Il protagonista, Francois Mahé, è un medico (professione cui Simenon, al pari di Maigret, ha varie volte dichiarato di sentirsi vicino) che, a seguito di una vacanza a Porquerolles, scopre di non aver mai vissuto la propria vita, ma quella impostagli dalla madre e, in subordine, dalla moglie che la madre ha scelto per lui. Scopre di avere fino ad allora vissuto una vita impostagli dagli altri, perché sono sempre stati gli altri in realtà a decidere per lui, pur facendogli credere di essere il capofamiglia. Scopre di essere stato vittima di un complotto, di essere stato intrappolato in un cerchio, il cerchio (in italiano il clan) del proprio cognome.

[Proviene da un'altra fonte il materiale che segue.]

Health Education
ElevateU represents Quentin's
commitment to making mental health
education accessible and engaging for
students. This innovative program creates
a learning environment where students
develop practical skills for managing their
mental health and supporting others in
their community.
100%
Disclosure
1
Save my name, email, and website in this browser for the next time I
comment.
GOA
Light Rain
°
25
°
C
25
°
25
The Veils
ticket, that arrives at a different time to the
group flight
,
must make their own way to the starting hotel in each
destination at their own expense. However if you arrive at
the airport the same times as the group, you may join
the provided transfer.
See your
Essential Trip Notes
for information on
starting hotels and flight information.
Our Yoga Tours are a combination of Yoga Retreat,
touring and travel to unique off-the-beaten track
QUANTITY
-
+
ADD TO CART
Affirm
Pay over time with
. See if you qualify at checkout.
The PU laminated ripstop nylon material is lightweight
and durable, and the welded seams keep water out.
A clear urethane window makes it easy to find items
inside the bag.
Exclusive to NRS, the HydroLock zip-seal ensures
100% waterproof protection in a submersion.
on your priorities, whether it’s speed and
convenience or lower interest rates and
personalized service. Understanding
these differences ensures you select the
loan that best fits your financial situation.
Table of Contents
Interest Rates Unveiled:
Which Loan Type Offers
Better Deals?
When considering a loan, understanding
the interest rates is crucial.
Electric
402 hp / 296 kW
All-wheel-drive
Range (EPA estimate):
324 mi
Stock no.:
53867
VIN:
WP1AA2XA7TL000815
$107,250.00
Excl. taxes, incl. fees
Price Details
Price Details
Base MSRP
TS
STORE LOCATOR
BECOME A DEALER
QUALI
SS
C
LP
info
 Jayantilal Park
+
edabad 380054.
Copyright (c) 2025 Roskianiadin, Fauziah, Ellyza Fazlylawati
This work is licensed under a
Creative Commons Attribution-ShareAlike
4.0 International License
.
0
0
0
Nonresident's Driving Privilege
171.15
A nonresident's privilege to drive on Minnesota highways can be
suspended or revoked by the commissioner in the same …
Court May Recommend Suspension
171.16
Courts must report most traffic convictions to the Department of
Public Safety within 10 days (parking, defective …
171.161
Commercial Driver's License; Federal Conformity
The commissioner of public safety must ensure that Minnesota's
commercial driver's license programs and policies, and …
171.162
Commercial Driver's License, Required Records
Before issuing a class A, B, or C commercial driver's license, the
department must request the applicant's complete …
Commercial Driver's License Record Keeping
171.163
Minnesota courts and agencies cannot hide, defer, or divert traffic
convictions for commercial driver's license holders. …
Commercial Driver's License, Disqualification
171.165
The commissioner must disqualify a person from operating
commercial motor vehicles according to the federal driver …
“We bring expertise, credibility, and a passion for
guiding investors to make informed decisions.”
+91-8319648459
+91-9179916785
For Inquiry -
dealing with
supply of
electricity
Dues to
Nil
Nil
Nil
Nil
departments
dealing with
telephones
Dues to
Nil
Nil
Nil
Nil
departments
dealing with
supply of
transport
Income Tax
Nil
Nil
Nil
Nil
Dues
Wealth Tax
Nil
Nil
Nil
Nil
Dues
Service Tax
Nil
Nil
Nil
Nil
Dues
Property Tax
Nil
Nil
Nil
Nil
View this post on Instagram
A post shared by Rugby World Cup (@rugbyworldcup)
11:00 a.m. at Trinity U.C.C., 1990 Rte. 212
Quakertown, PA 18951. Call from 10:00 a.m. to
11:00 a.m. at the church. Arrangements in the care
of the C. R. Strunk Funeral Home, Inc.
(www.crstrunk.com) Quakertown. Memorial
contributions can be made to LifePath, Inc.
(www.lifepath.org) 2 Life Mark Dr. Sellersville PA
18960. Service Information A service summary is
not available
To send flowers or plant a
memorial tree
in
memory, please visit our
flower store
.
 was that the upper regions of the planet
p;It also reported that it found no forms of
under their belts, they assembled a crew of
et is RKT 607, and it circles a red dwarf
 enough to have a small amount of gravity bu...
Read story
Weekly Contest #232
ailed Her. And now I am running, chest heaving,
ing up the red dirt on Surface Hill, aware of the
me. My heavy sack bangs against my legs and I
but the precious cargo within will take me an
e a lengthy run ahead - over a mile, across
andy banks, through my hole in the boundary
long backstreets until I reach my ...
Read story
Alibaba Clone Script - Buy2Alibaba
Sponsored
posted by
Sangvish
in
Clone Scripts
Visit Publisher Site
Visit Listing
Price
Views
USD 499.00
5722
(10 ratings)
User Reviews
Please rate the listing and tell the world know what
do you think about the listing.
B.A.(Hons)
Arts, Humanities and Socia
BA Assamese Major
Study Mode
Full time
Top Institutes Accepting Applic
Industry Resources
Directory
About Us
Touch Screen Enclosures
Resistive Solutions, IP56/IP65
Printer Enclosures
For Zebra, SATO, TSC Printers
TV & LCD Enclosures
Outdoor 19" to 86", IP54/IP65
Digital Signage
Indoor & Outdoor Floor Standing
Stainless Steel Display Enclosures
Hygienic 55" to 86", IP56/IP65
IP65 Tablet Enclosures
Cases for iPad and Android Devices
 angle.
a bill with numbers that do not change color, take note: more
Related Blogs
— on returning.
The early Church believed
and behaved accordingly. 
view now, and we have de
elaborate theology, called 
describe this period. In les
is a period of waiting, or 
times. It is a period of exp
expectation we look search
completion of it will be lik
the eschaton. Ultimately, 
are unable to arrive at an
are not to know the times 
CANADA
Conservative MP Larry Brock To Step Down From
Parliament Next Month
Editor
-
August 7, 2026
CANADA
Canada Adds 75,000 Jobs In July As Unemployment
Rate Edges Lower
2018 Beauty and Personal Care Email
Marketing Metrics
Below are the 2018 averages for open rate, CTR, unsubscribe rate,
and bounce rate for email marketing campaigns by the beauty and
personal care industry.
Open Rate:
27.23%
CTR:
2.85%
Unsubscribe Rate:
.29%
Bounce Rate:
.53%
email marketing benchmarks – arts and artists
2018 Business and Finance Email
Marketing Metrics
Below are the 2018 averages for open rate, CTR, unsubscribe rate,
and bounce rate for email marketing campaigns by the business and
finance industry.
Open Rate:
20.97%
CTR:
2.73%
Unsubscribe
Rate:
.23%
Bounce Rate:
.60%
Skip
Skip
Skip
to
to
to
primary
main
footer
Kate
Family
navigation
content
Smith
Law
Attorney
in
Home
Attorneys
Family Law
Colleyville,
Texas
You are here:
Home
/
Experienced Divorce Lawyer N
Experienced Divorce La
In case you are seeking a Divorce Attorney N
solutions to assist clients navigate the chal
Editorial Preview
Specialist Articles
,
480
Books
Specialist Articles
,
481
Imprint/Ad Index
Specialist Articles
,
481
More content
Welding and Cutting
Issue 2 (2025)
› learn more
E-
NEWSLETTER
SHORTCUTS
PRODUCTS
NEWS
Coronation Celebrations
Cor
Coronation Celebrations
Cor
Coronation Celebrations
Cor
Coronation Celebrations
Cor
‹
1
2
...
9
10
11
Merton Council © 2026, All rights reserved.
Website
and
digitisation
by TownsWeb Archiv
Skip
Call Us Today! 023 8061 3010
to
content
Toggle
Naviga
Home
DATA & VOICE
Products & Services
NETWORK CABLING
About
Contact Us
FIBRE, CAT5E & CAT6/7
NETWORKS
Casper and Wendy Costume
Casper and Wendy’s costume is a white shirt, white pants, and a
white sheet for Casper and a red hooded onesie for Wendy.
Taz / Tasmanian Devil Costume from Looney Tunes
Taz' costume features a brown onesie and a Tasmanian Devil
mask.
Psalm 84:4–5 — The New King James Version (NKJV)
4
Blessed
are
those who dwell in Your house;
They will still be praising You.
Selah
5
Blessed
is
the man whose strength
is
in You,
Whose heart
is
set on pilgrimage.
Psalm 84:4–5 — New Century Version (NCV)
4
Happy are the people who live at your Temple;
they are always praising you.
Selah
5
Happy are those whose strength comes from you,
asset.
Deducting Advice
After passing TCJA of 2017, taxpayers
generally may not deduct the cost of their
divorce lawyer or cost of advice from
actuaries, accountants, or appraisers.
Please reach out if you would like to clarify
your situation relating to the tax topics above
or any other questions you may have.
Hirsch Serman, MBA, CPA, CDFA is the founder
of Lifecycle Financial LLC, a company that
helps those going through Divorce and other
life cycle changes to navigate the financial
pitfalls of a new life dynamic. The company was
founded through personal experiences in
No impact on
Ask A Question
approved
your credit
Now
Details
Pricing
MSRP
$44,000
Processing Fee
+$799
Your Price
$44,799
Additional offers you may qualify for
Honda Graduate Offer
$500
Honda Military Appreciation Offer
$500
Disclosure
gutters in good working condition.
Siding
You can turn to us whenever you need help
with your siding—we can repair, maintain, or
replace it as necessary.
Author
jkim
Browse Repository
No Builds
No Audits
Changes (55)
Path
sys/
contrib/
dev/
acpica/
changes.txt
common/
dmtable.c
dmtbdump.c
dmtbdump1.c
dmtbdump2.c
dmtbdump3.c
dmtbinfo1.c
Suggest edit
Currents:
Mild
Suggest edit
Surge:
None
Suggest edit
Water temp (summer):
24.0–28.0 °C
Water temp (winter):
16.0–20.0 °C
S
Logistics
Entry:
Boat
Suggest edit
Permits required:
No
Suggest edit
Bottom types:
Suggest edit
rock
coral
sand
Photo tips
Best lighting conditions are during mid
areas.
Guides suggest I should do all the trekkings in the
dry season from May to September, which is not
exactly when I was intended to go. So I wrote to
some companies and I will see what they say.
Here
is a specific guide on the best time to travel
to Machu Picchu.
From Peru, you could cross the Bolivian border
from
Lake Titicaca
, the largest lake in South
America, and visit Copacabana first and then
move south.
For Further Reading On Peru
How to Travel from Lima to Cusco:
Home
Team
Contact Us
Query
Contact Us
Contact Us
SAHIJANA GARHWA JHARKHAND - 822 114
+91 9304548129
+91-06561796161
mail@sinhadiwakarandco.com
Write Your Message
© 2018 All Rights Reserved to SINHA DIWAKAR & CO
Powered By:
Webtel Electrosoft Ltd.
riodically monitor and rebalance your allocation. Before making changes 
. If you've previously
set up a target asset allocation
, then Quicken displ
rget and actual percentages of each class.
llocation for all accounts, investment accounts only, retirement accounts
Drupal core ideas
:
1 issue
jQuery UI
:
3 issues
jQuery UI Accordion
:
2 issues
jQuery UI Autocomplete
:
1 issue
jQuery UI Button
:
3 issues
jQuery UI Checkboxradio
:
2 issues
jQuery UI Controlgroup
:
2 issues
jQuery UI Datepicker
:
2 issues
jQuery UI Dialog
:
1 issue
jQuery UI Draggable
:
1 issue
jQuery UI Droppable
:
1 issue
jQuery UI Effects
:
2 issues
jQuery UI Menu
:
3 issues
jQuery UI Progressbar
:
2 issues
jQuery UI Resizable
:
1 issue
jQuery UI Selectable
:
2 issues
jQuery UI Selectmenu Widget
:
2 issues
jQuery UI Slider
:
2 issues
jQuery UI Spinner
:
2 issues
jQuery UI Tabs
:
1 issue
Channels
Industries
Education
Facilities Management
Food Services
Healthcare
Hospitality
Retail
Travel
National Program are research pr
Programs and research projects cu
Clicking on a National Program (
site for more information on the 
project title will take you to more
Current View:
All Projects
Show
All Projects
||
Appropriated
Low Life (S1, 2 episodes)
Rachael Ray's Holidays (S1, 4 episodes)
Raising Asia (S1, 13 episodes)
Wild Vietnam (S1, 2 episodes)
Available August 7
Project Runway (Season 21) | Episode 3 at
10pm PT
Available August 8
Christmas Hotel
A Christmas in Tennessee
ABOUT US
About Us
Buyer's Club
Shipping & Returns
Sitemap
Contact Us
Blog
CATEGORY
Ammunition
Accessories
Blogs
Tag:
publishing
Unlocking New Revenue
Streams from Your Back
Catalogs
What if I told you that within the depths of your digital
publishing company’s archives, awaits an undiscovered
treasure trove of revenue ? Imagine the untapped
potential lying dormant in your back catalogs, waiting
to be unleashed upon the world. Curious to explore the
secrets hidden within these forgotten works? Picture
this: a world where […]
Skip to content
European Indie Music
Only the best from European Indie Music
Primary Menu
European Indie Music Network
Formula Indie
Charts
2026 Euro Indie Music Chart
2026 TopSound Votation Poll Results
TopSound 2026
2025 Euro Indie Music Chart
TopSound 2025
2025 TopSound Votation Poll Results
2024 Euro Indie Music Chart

E’ il consueto tema simenoniano dell’”uomo in fuga” da un ambiente famigliare che d’improvviso gli si rivela come insoddisfacente e oppressivo, ma questa volta non sono i treni di Kees Popinga o del signor Monde a rappresentarne lo strumento, ma Porquerolles, una Porquerolles che però, ed è qui la grandezza del nostro, non ha nulla di accattivante o pittoresco, neppure in quei fondali marini che in realtà provocano al protagonista unicamente angoscia (non diversamente da quanto accade nei romanzi che Simenon ha dedicato alle “isole felici” dei mari del sud e, più in generale, tutte le volte che ha scelto di rappresentare l’esotico). Una Porquerolles i cui abitanti conservano un atteggiamento ambiguo nei suoi confronti, anche quando paiono averlo finalmente accettato. Una Porquerolles che da subito gli appare ostile, in cui si sente “sommerso da un caos indicibile, da una vita troppo intensa”, come scrive Simenon con termini ampiamente eloquenti. Una Porquerolles ove al contempo desidera ed ha paura di tornare. Una Porquerolles di cui non può più fare a meno, così come non può più fare a meno dell’ossessione per quella ragazzina dal vestito rosso che continuamente ricerca ma che ha paura di incontrare, che riconosce essere “la negazione della sua vita”. Così come non può fare a meno di bere quel pastis che pure gli dà la nausea. E’ nella rappresentazione di questa ambiguità di fondo che si dispiega tutta la bellezza, letteraria e psicologica, del romanzo, nel far emergere come in realtà sia l’inadeguatezza del protagonista nei confronti dell’eccesso di vita (la “vita troppo intensa”) cui aspira l’autentico problema (e qui si può misurare tutta la distanza dall’immagine che Simenon vuole dare di se stesso, dall’immagine che Simenon ha di se stesso e che forse, dedicando proprio quest’opera a Tigy, vuole far comprendere appieno anche a lei). Da qui, tornando al romanzo, l’inevitabilità dello scacco che però, straordinariamente, in poche indimenticabili righe, si ribalta in una rivelazione, indicibile.